• **WORK REQUEST 1**: In the records below, retype the lines starting with the line containing "Does any single" and going on through the line containing "Rank the categories". Leave out the pictures.

• **QUOTED PASSAGE**:

__________________________________________________

What is a watt is a watt?

[davidej]

If the load is not purely resistive, then watts in not an accurate measure. VA (volt amperes) is a better measure.

Despite a physics degree (some years ago) this is new to me.

Can you explain the difference please.

 

[lw395]

Despite a physics degree (some years ago) this is new to me.

Can you explain the difference please.

In AC, the current and voltage can be out of phase to a greater or lesser degree.
A pure resistive load will have them in phase, a highly reactive e.g. inductive load will have them moving towards 90degrees out of phase.
A current 90 degrees out of phase transfers no power to the load, but still heats up the wiring etc in the generator. Hence the total current must be limited to what the generator can handle, not just the useful, in-phase current. Hence generators are often rated in kVA not kW.

 

[kunyang]

In AC, the current and voltage can be out of phase to a greater or lesser degree.
A pure resistive load will have them in phase, a highly reactive e.g. inductive load will have them moving towards 90degrees out of phase.
A current 90 degrees out of phase transfers no power to the load, but still heats up the wiring etc in the generator. Hence the total current must be limited to what the generator can handle, not just the useful, in-phase current. Hence generators are often rated in kVA not kW.

__________________________________________________

• **AVAILABLE DATA**:
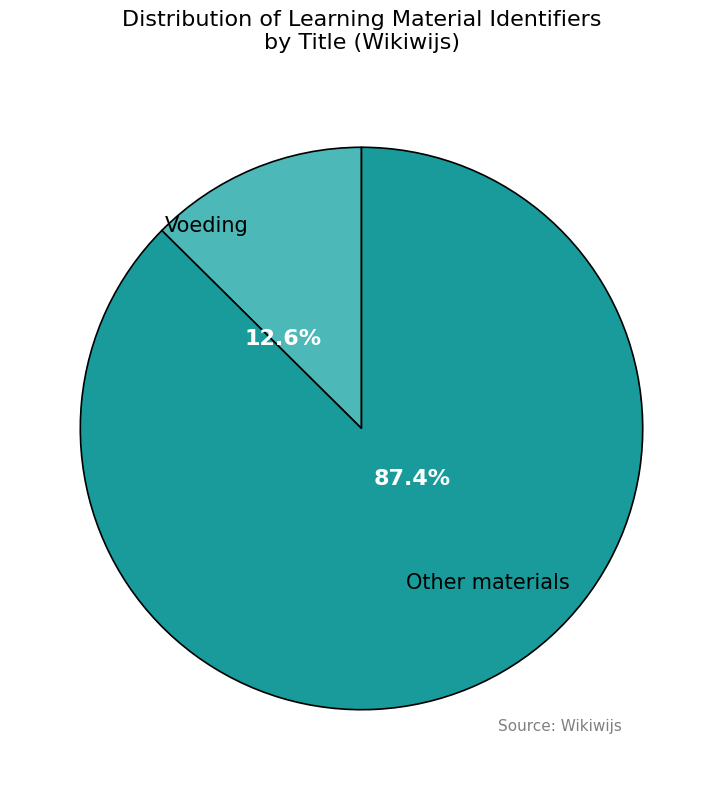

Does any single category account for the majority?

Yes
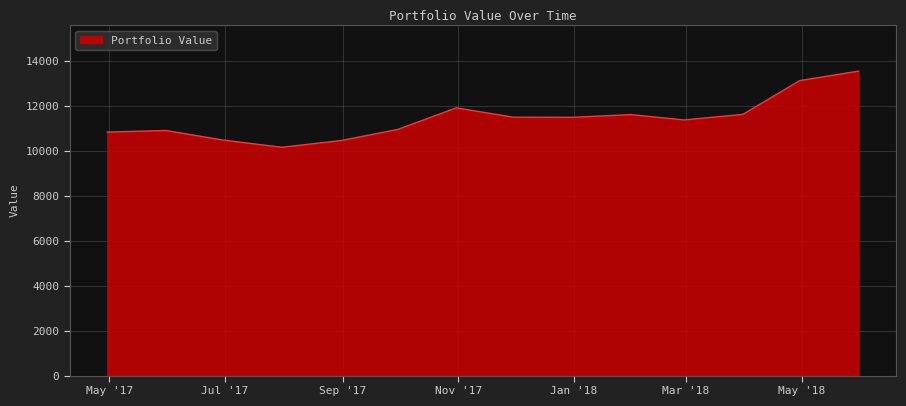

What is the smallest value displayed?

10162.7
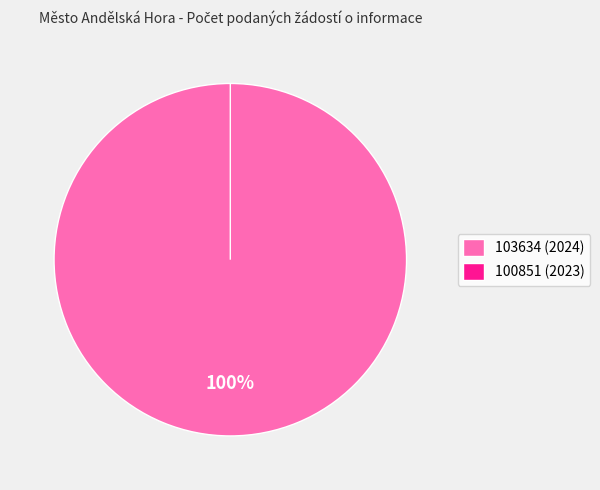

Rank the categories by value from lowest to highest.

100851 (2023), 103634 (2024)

__________________________________________________

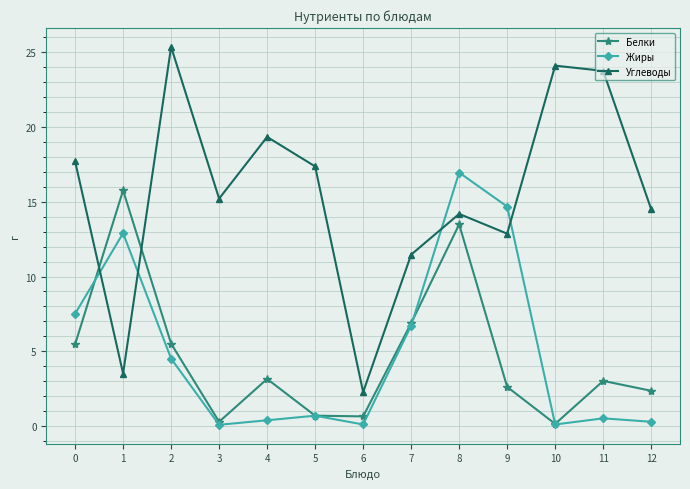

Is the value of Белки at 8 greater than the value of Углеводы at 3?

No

__________________________________________________

• **WORK REQUEST 2**: Using the forum thread on watts and volt-amperes above, decide whether each statement agrees with it: (a) a purely resistive load keeps current and voltage in phase; (b) a current 90 degrees out of phase delivers full power to the load; (c) generators are often rated in kW rather than kVA.

• **WRITTEN RESPONSE 1**:
Does any single category account for the majority?

Yes

What is the smallest value displayed?

10162.7

Rank the categories by value from lowest to highest.

• **WRITTEN RESPONSE 2**:
(a) Yes: "A pure resistive load will have them in phase"
(b) No: "A current 90 degrees out of phase transfers no power to the load"
(c) No: "Hence generators are often rated in kVA not kW."